Aldermen Vote To Ask
Malloy To Ice ICE

Thomas MacMillan Photo

Migdalia Castro (pictured) led the charge.

Two weeks after the mayor pushed back on a new federal Immigration and Customs Enforcement program to crack down on illegal immigration, New Haven’s Board of Aldermen has officially joined the resistance.

In a unanimous vote Monday night, the aldermen called upon Gov. Dannel Malloy to refuse to participate in Secure Communities.”

That’s the new ICE program under which the FBI shares fingerprint information of new arrestees with the immigration enforcement agency, which can then request the arrested people be held for possible investigation for immigration violations.

The Board of Aldermen’s official resolution calls on Gov. Malloy to deny any such requests, unless the person is identified as a confirmed match in the FBI’s terrorist screening database or convicted of a serious violent criminal offense.”

On Feb. 20, Mayor John DeStefano issued a similar plea to Malloy.

This program undermines everything we have tried to build in our community,” said Fair Haven Alderwoman Migdalia Castro. The program will destroy relationships between cops and people, who will not talk to them for fear of deportation, she said.

Secure Communities targets the wrong people, those who have committed minor crimes, not serious ones, Castro said. It’s a step toward racial profiling and it will rip families apart,” she said.

A September 2011 Department of Homeland Security report on Secure Communities found that the program is fundamentally flawed in the ways mentioned by Alderwoman Castro.

Castro said ICE has and will retaliate against people and towns for resisting it’s policies.
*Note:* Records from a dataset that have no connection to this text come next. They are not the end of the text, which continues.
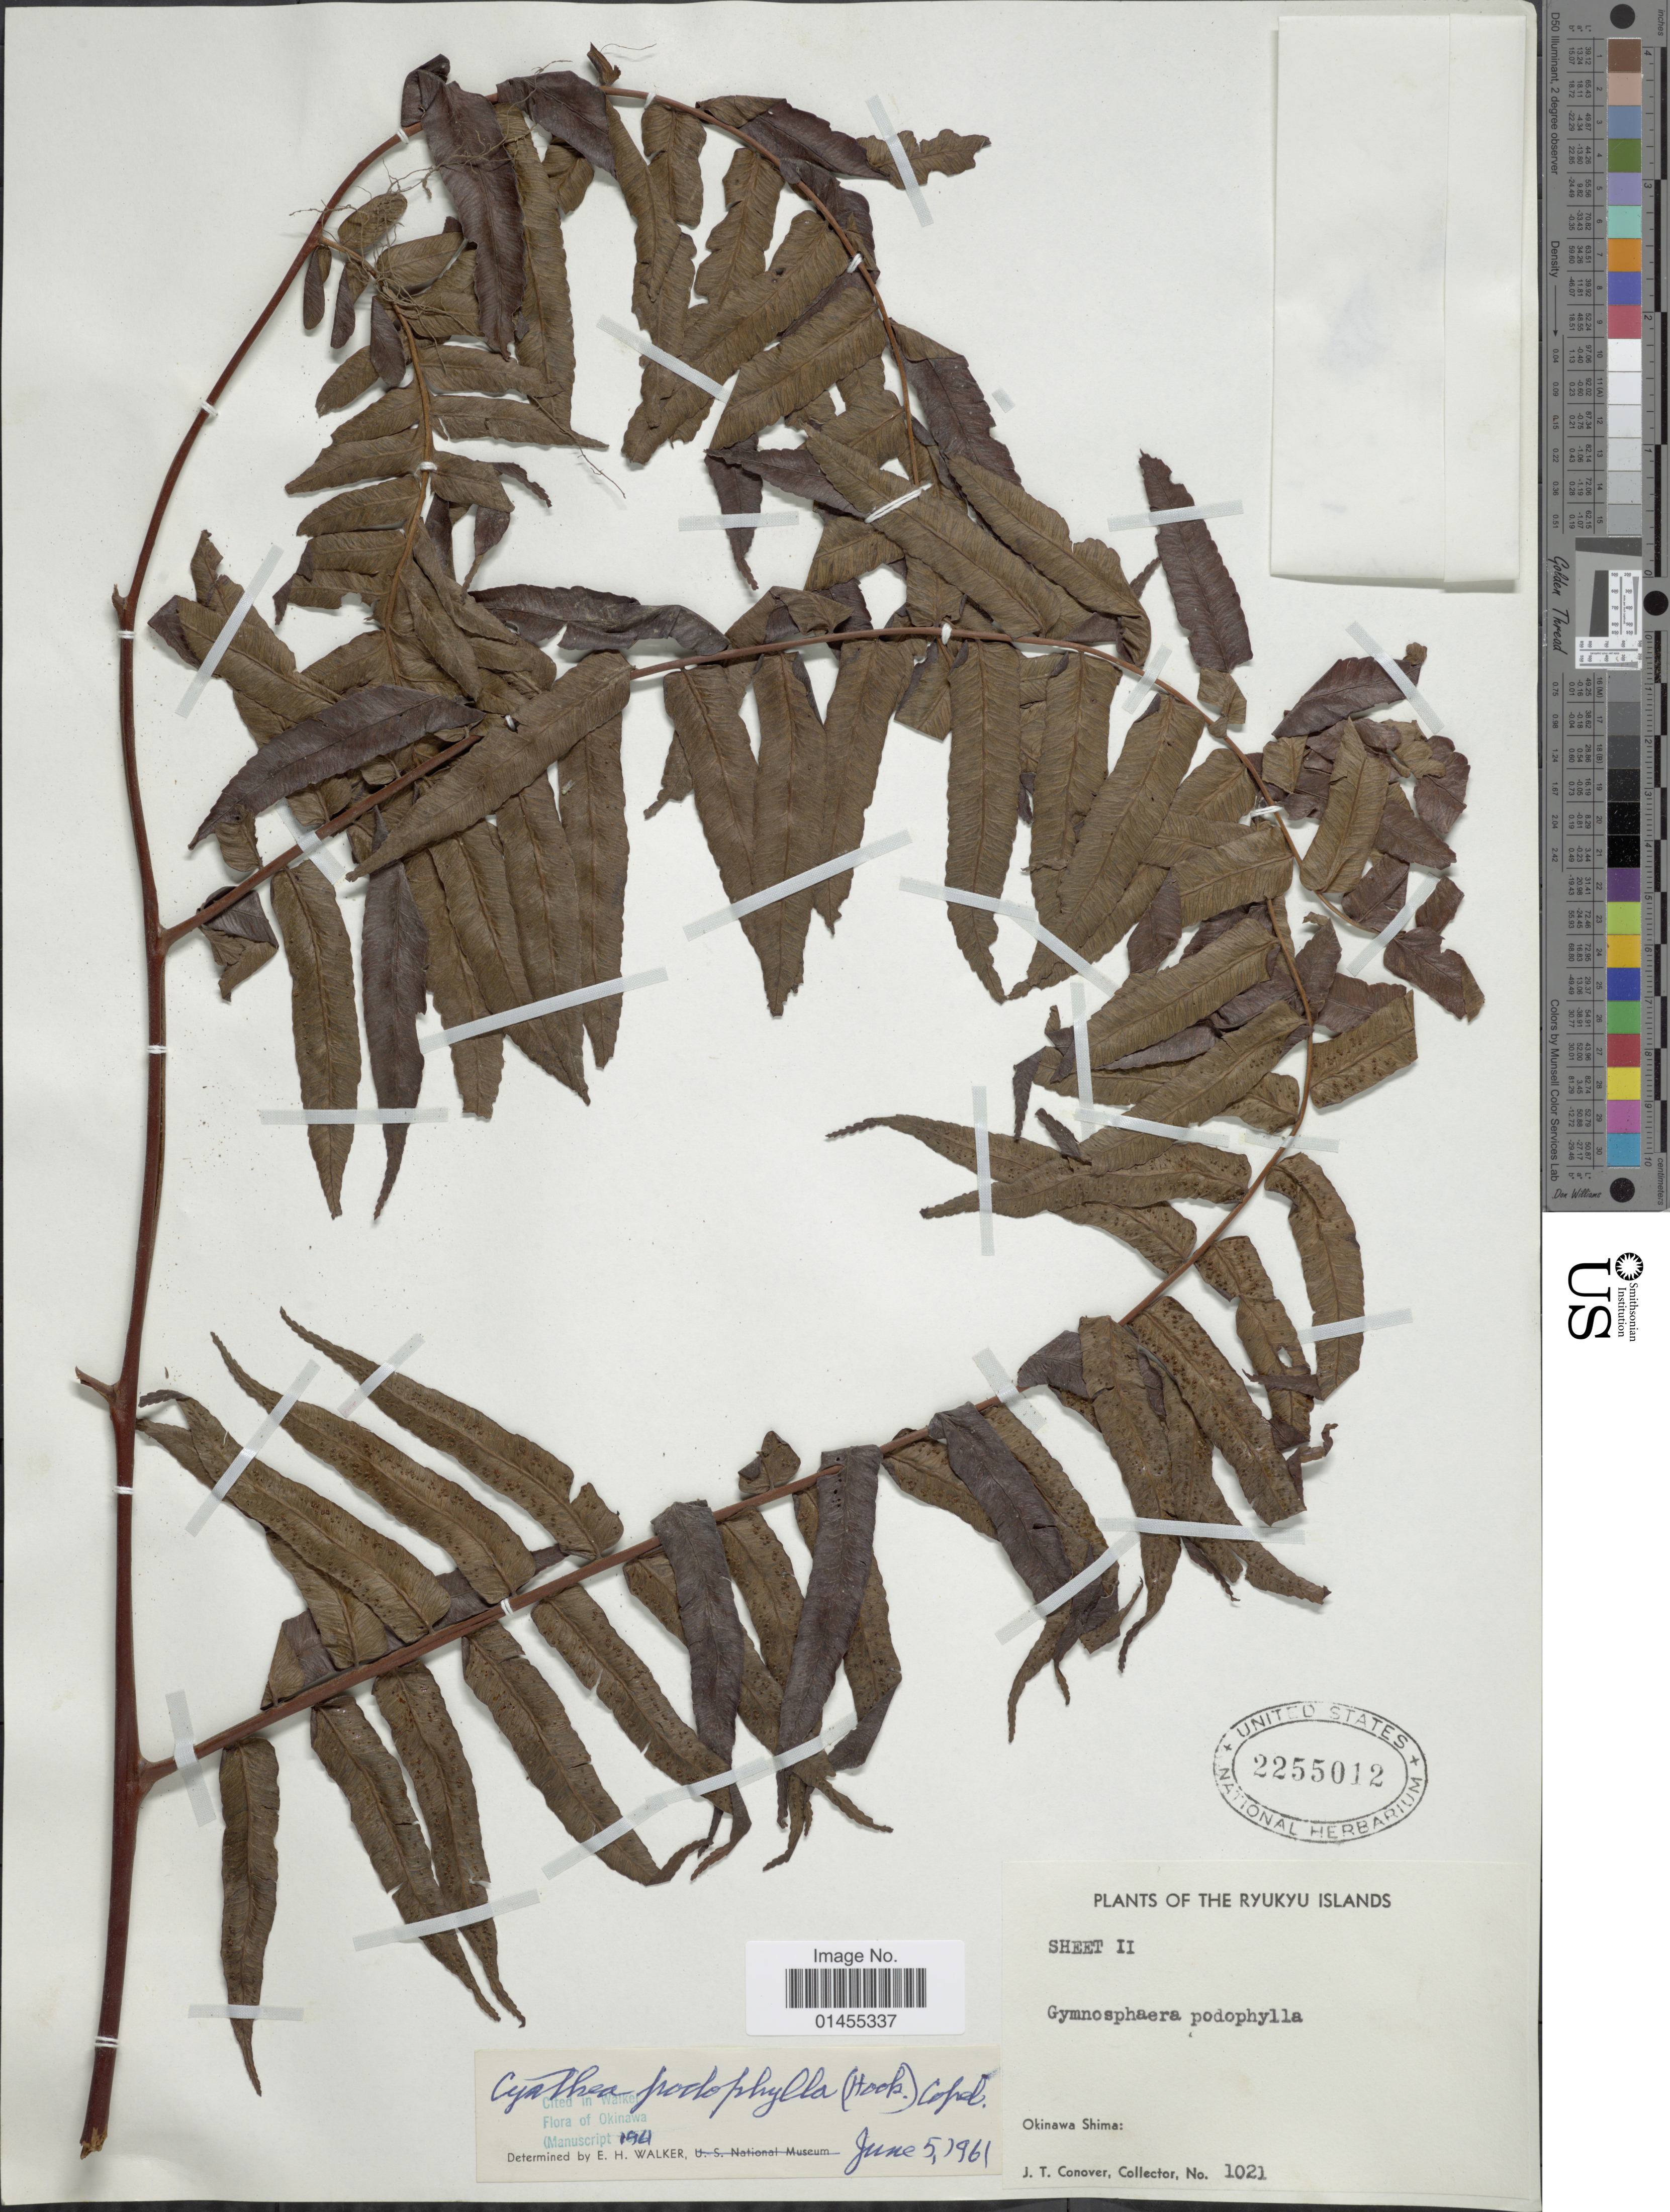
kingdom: Plantae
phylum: Tracheophyta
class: Polypodiopsida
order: Cyatheales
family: Cyatheaceae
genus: Alsophila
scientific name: Alsophila podophylla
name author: Hook.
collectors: J. T. Conover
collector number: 1021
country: Japan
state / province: Okinawa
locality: Ryukyu Islands, Okinawa Shima.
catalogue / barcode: US 2255012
She quoted at length from this Independent article, about ICE raids in Connecticut 10 days ago immediately following statewide outcry against Secure Communities. ICE raids also came in June 2007, in the wake of aldermanic approval of a new immigrant-friendly municipal ID card. (Last month the agency agreed to pay $350,000 to 11 targets of that 2007 raid who sued the agency for violating their constitutional rights. Read about that here.)

An ICE spokesman said the timing of last month’s sweep was just coincidence. ICE said the same thing about the 2007 raids; subsequent emails showed the agency expressing opposition to the ID program and considering how to try to stop it.

So they say,” Castro said of ICE’s latest denial. I say not. … People must see the dominoes falling together here.”

The governor’s point man on the ICE program, Michael Lawlor, the undersecretary for criminal justice, has repeatedly said that the administration supports the program if truly targets people arrested for violent and dangerous crimes. It does not support detaining people accused of petty crimes. He said the state will look at requests on a case-by-case basis, leading to tensions with the federal agency.